BEGIN Supplied information

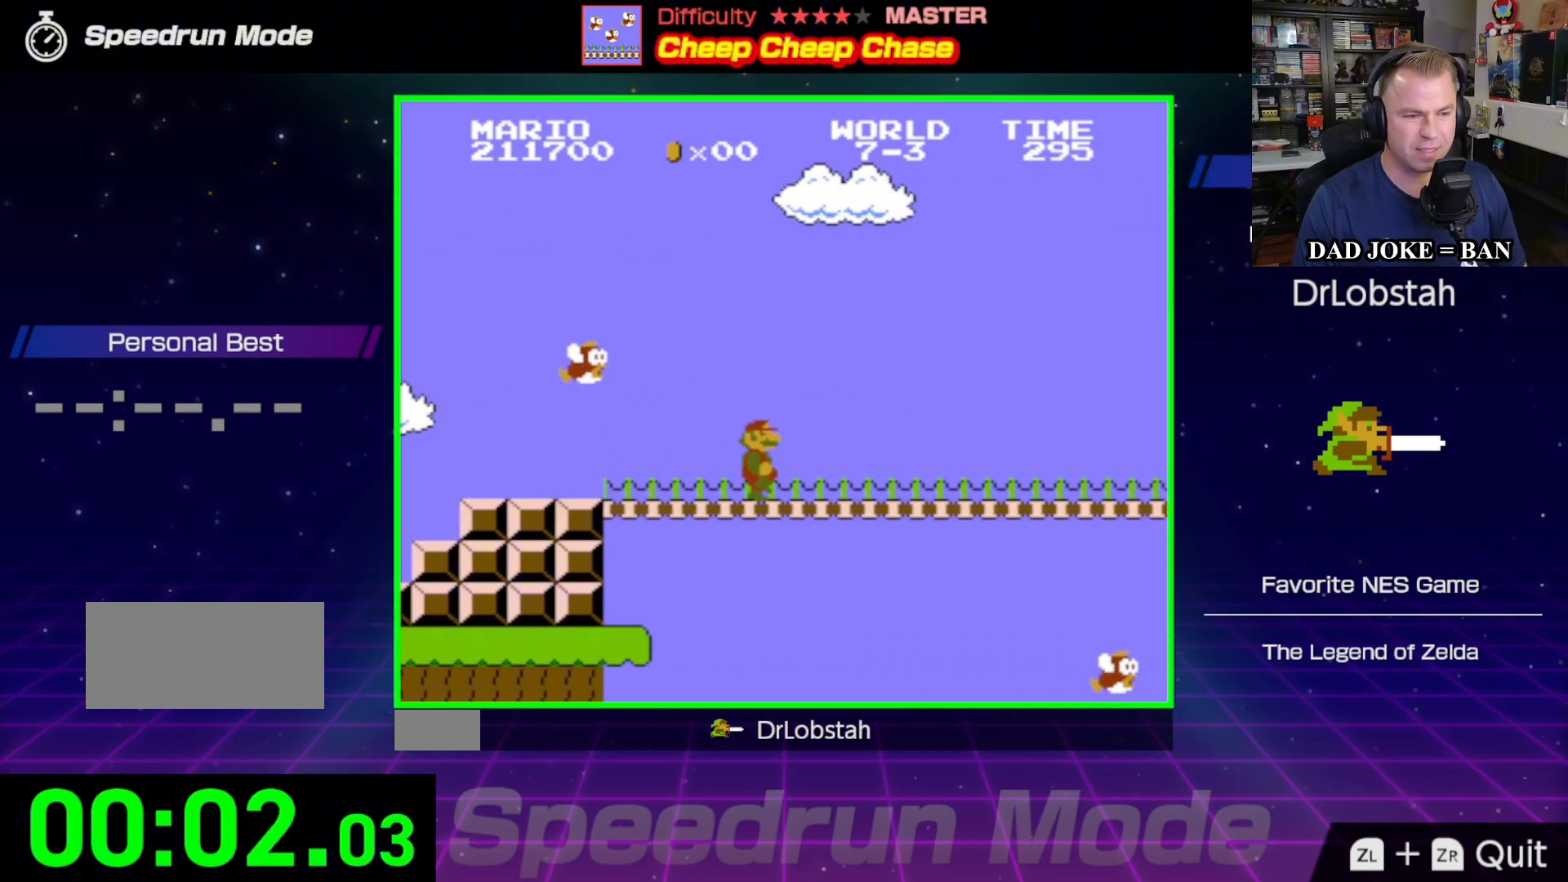
{"buttons": ["B", "DPAD_RIGHT"], "events": []}
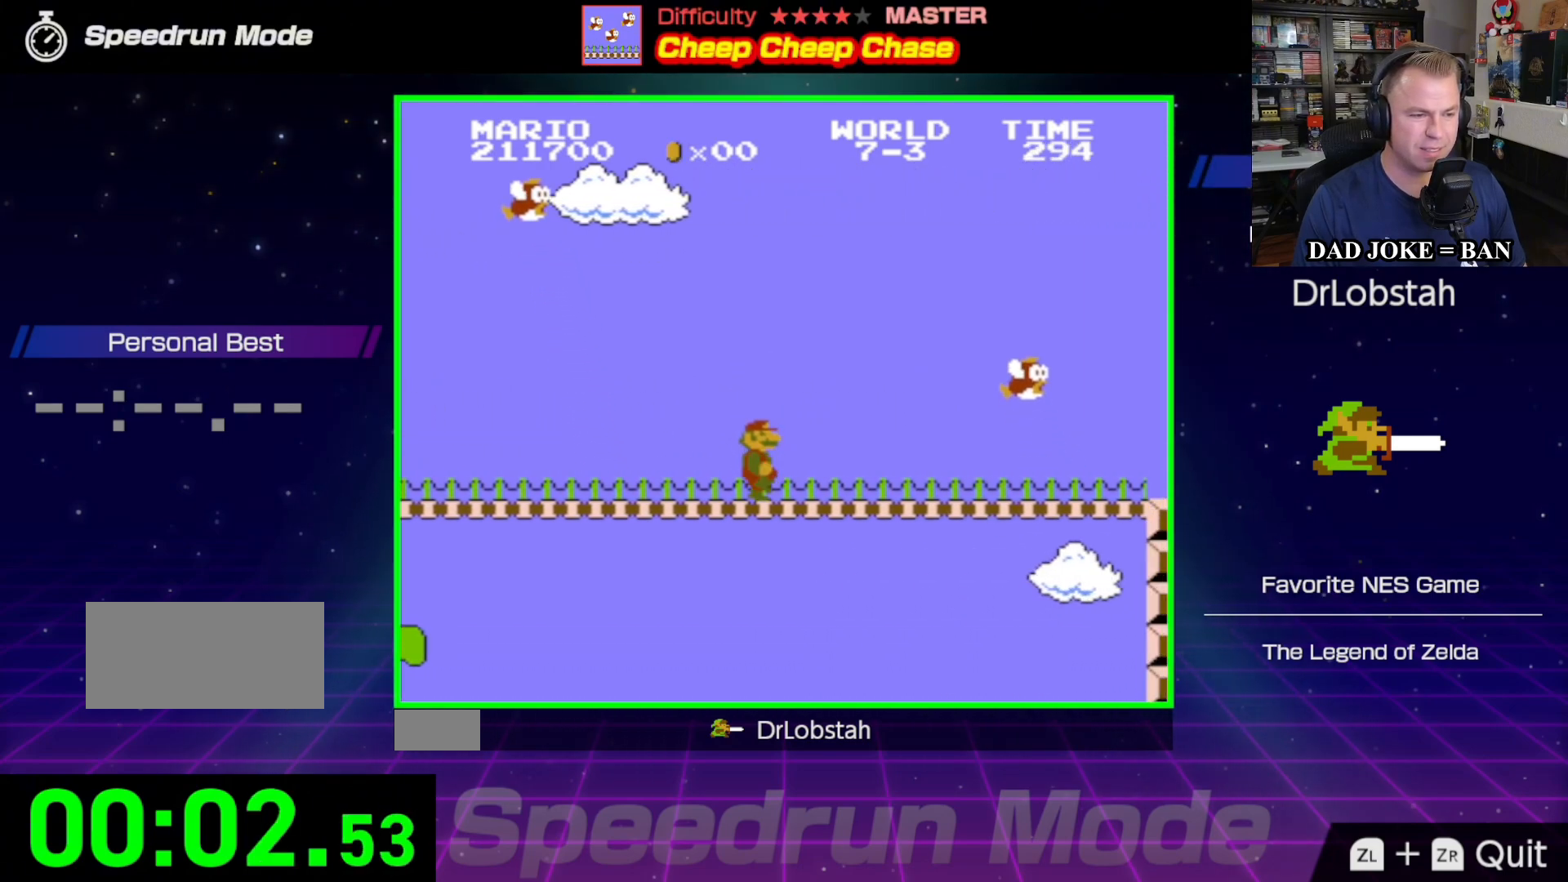
{"buttons": ["B", "DPAD_RIGHT"], "events": []}
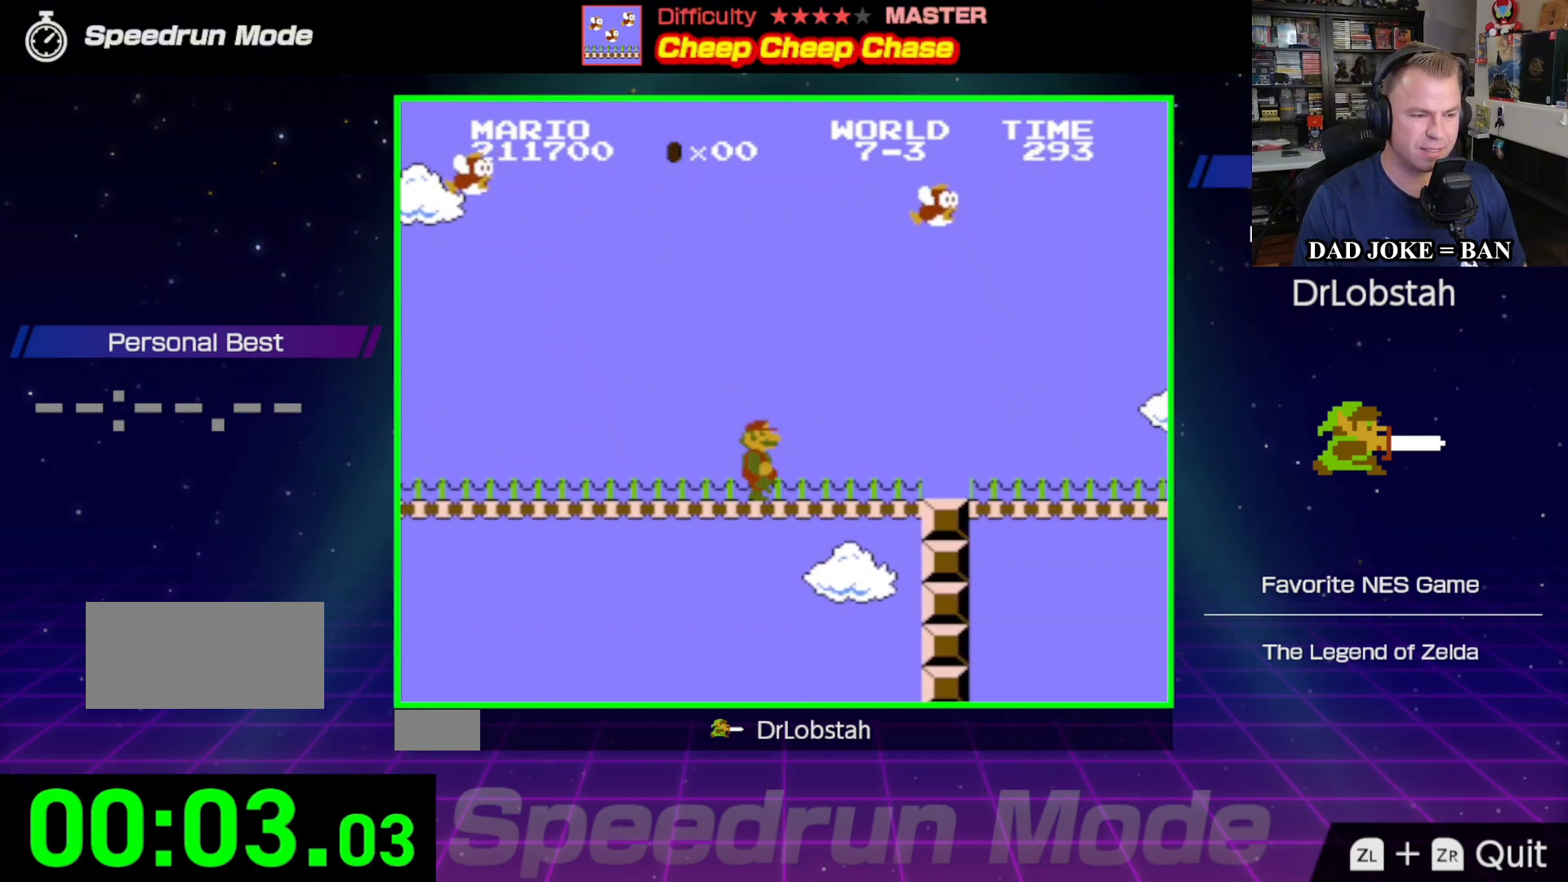
{"buttons": ["B", "DPAD_RIGHT"], "events": []}
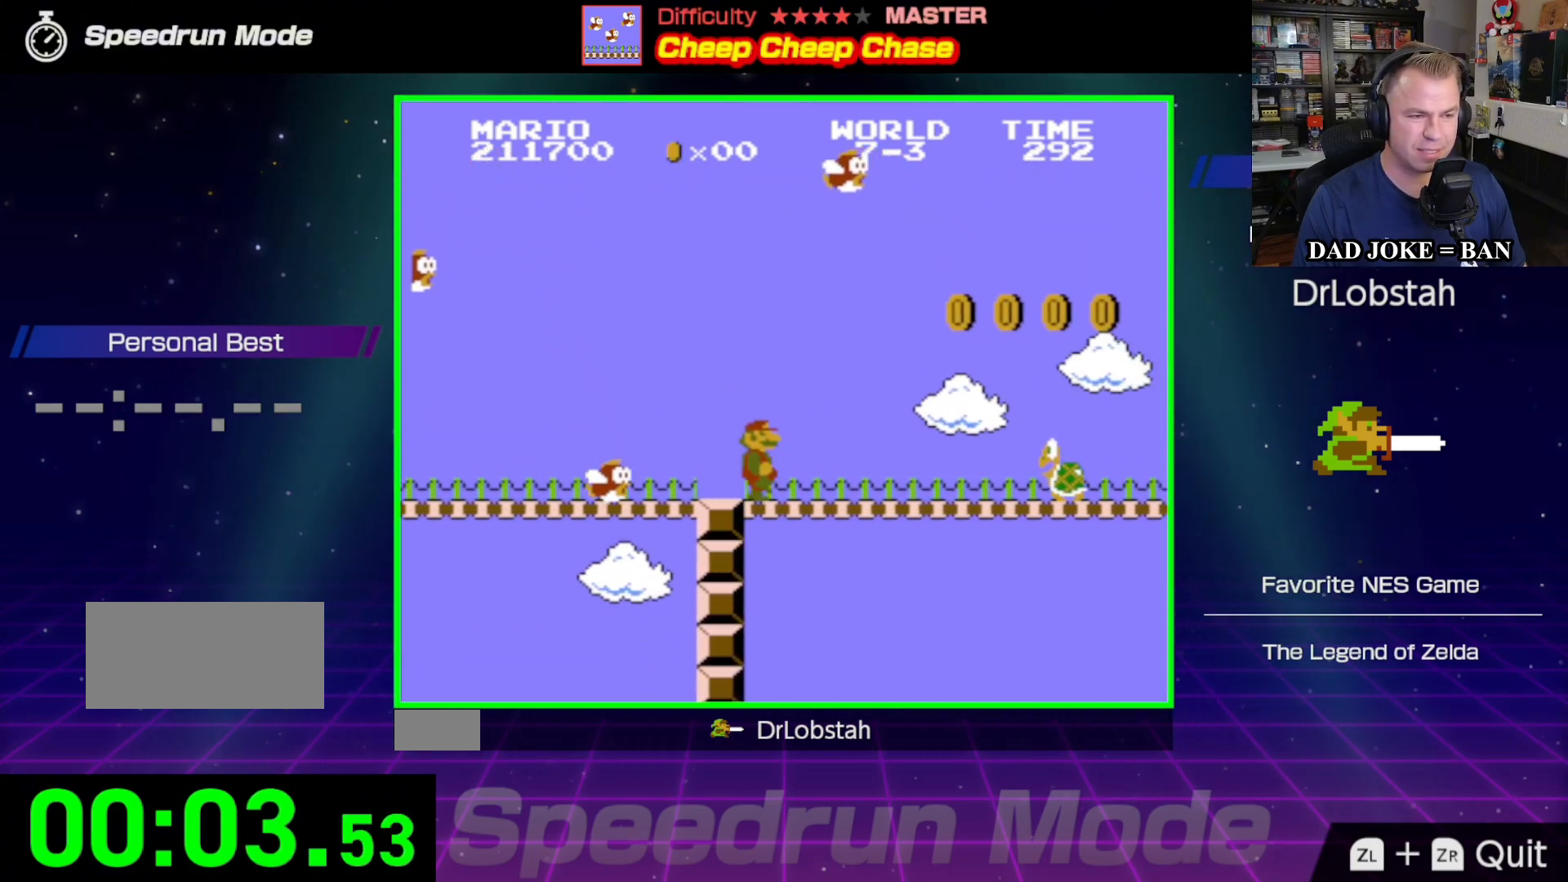
{"buttons": ["B", "DPAD_RIGHT"], "events": [[267, "A", "down"], [383, "A", "up"]]}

END Supplied information

## [Your assignment]
Retype the listing verbatim, minus every image.

## [Solution to the exercise]
{"buttons": ["B", "DPAD_RIGHT"], "events": []}
{"buttons": ["B", "DPAD_RIGHT"], "events": []}
{"buttons": ["B", "DPAD_RIGHT"], "events": []}
{"buttons": ["B", "DPAD_RIGHT"], "events": [[267, "A", "down"], [383, "A", "up"]]}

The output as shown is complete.